Ses réflexions passent sur les miennes sans avertissement. Michel est son frère, Papa, ce doit être Kenji, Yumi est l'herboriste du village. Ces informations viennent de ma mémoire sémantique, sans qu'elle ne soit mienne. La couverture encore chaude glisse doucement sur ces cuisses par l'inertie de la gravité, tandis qu'elle se redresse joyeusement.

Dans le miroir son regard émeraude se reflète, un visage ovale aux traits délicats et juvéniles. Une peau d’un blanc éclatant, le revers de sa main essuie sa joue, puis ses doigts glissent dans sa courte chevelure ébène pour aplatir les épis du matin. Son apparence est sans en douter celle d'une Hahaoya, ce peuple est pourtant éteint.

Mes cheveux repoussent si vite, je passerai chez Annie tout à l'heure.

Son rire accentue ses yeux amande et sa petite bouche ronde. Son regard fixe sa poitrine modeste avant un léger soupir de soulagement. Ses tétons pointent en réaction aux températures légères du matin. Elle tourne la tête à droite. La fenêtre est entrouverte, et à côté un calendrier de treize mois. Encore une chose que je connais, mais sans vraiment me rappeler.

La table en dessous est couverte de feuilles et d'un encrier. Les aquinas nagent dans la vasque de sa commode sur la gauche.

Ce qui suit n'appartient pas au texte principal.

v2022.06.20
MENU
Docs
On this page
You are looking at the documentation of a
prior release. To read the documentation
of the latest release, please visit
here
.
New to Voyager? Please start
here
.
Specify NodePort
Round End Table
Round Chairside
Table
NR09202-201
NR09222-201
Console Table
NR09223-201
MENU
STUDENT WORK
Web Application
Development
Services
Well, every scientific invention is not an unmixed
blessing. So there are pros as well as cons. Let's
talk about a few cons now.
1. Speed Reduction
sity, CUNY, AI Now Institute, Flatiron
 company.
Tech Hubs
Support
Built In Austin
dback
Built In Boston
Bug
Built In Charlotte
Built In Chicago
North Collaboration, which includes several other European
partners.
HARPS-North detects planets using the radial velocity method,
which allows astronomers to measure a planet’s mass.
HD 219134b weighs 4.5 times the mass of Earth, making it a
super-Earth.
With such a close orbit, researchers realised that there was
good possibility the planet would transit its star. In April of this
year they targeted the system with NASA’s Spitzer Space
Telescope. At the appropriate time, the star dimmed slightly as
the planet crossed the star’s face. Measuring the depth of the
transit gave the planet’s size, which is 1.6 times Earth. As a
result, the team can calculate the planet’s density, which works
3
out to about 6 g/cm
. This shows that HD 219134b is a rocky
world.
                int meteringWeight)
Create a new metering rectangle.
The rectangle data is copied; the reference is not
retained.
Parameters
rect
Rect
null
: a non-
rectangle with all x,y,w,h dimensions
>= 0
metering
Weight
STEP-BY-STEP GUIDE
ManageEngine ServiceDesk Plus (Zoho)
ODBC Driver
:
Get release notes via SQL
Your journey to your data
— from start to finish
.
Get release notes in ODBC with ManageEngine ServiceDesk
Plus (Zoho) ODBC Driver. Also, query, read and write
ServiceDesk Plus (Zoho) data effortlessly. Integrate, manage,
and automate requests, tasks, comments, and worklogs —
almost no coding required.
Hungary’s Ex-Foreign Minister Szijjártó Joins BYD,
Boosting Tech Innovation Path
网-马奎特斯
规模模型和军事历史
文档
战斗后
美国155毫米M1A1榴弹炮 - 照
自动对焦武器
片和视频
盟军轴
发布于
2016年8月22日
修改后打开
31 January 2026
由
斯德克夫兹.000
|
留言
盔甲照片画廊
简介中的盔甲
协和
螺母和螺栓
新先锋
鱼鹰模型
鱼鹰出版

Les firins virevoltent en restant à l'extérieur de la maison, ces petits insectes bioluminescents oscillent du bleu au vert à l'exception de la reine qui est d'une teinte écarlate.

Mizuki repousse sa literie sur le côté d’un geste vif, puis s’assied au bord du lit. Elle ouvre le tiroir de sa table de nuit, avant de saisir un vieux briquet. La bougie citronnée s'éclaire, ses bras s'étirent, elle inspire avec joie. Sa chambre rustique est minimaliste et épurée.

Il faut que je demande à James s’il peut commander d’autres bougies. Oh, et aussi de nouvelles culottes ! Tatsuya m'en a emprunté une hier, je me demande pourquoi la sienne était sale.

Ses pieds se posent sur le tapis en laine, d'une impulsion souple, Mizuki se lève avec calme. Quelques pas vers la fenêtre, puis elle se tourne face au miroir. D'un doigt sous l'élastique elle ajuste sa culotte, puis paumes ouvertes étire ses bras au plafond. Les secondes s'écoulent, une minute, puis deux.

Elle abaisse son torse sans plier les genoux et pose fermement ses paumes au sol, passant ainsi du tadasana à la posture de l'uttanasana. Cela me laisse libre de réfléchir, déjà, ce n'est plus le calendrier grégorien qui est utilisé. Mizuki est bien une Hahaoya, mais une chose est étrange et il m'est impossible de le définir pour le moment.

Il faut que je pense à finir ma chanson, je n'ai pas eu le temps hier. Je dois aussi en écrire une pour l'anniversaire de Tom et de Yuki.

C'était brusque... Le son strident d'un réveil mécanique devient audible.

— Michel ! Éteins ce stupide engin !
— Désolé, laisse-moi une minute.
— Tu sais que je peux venir te réveiller le matin si tu veux ?
— C’est gentil, mais ça fait partie de mes responsabilités.
— Très bien, je n’insiste pas.

Michel est trop obstiné parfois, mais c’est une de ses qualités.

Sans que je le réalise, les sens de Mizuki s’effacent. Ma conscience glisse involontairement vers ceux de Michel. C'est comme changer de chaîne, sauf que ce n'est pas moi qui ai la télécommande. Une chambre plus sobre, plus étroite, un matelas dur sous ses fesses ferme.